### ACTIVITIES
(1) From the Fortran pointer thread, pull out the stretch from "That is fine, I" through "is still valid.".
(2) According to the Fortran pointer thread, what status do the other pointers have once A is deallocated?
(3) Write down every distinct statement that appears in the code blocks of the Fortran pointer thread. Skip the comment line and list each repeated statement only once.

Thanks Andrew, that is what I suspected, but wanted to make sure.

With the DEALLOCATE statement would also nullify all pointers that point to the original pointer. For example:

[fortran]

INTEGER,POINTER:: A,B

ALLOCATE(A)

B=>A

DEALLOCATE(A)

[/fortran]

would also nullify B?

No, it does not. The other pointers now have "undefined" status, which means you can't depend on their value.

That is fine, I just wanted to make sure that B would no longer hold the information or keep the the INTEGER stored in RAM.

Once you deallocate A you don't know what B points to. Practically speaking, it will still point to the memory it did before, but that memory could have been reused. There is no way to detect whether or not it is still valid.

Ok cool, so say that B points to A, which is an array that uses 1GB or RAM.

When I deallocate A then the memory would be freed? (i.e. my ram usuage would go down 1GB.) 

or should I also have Nullify(B)

The memory is released to the pool that can be allocated, but in nearly all cases, your RAM usage will not decrease.

Yes, an explicit nullify of B would be a good idea in this case.

Either

[fortran]

nullify(B)

C or

B=>NULL()

[/fortran]

Could I so something like?

[fortran]

DEALLOCATE(A)

B=>A

[/fortran]

Thanks so very much for your help with this, I am working on a huge gov modeling software and trying to improve/update it.

You could do B=>A, but I strongly recommend against this as it is unclear to the reader what is going on. NULLIFY(B) is the preferred approach.

[Chart analysis data]
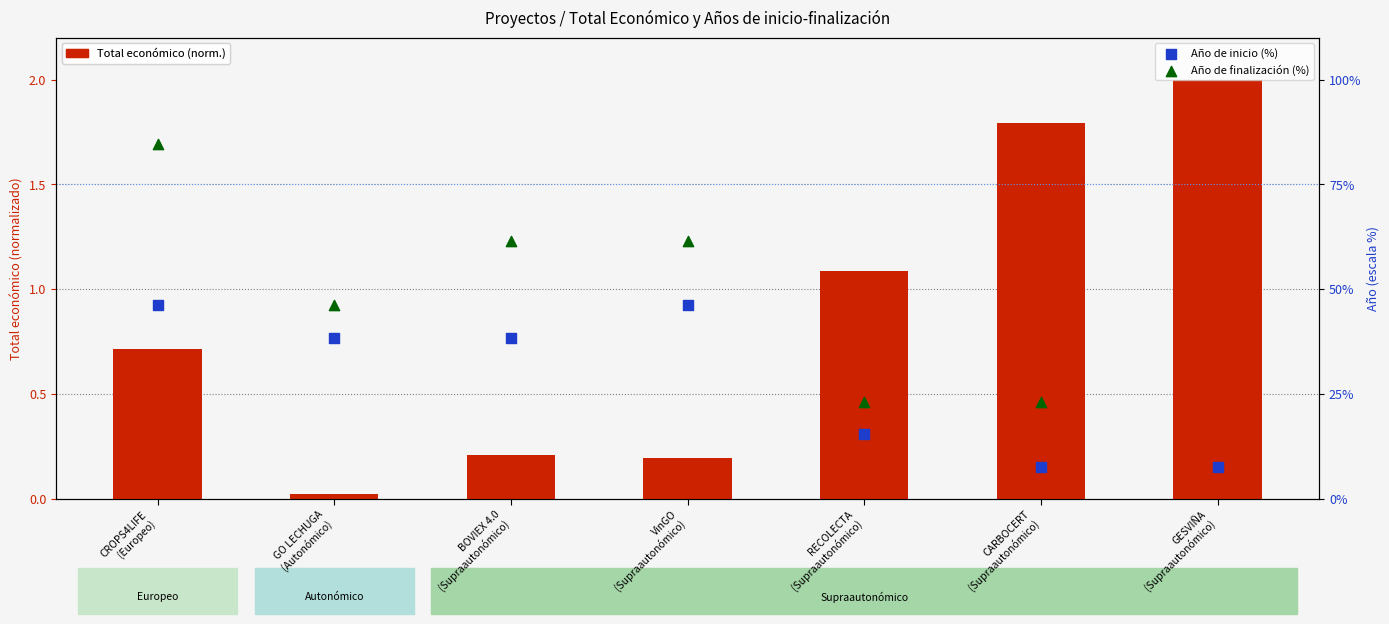

What is the total value across all series at CROPS4LIFE
(Europeo)?

131.5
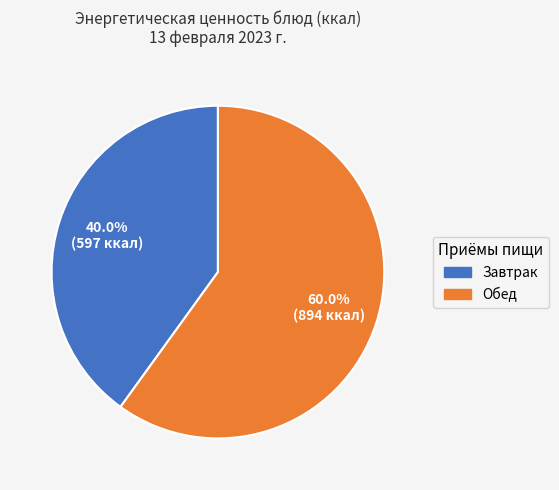

Which category has the biggest portion of the pie?

Обед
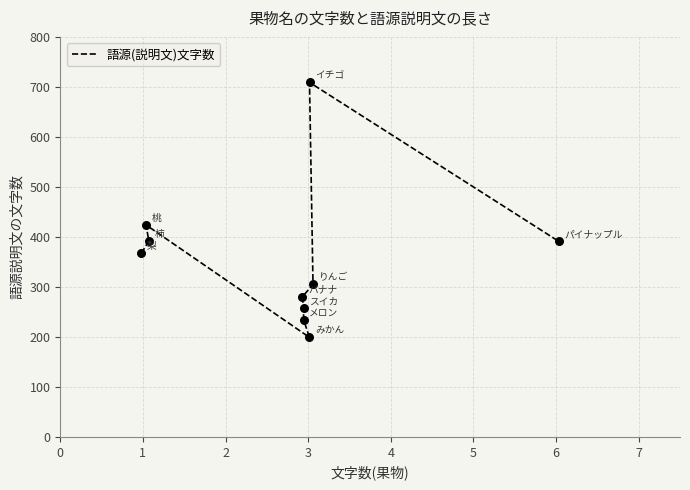

Between 7 and 6, which is larger?

7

### ANSWERS FOR THE EXERCISE
(1)
That is fine, I just wanted to make sure that B would no longer hold the information or keep the the INTEGER stored in RAM.

Once you deallocate A you don't know what B points to. Practically speaking, it will still point to the memory it did before, but that memory could have been reused. There is no way to detect whether or not it is still valid.

(2) They have "undefined" status.

(3)
INTEGER,POINTER:: A,B
ALLOCATE(A)
B=>A
DEALLOCATE(A)
nullify(B)
B=>NULL()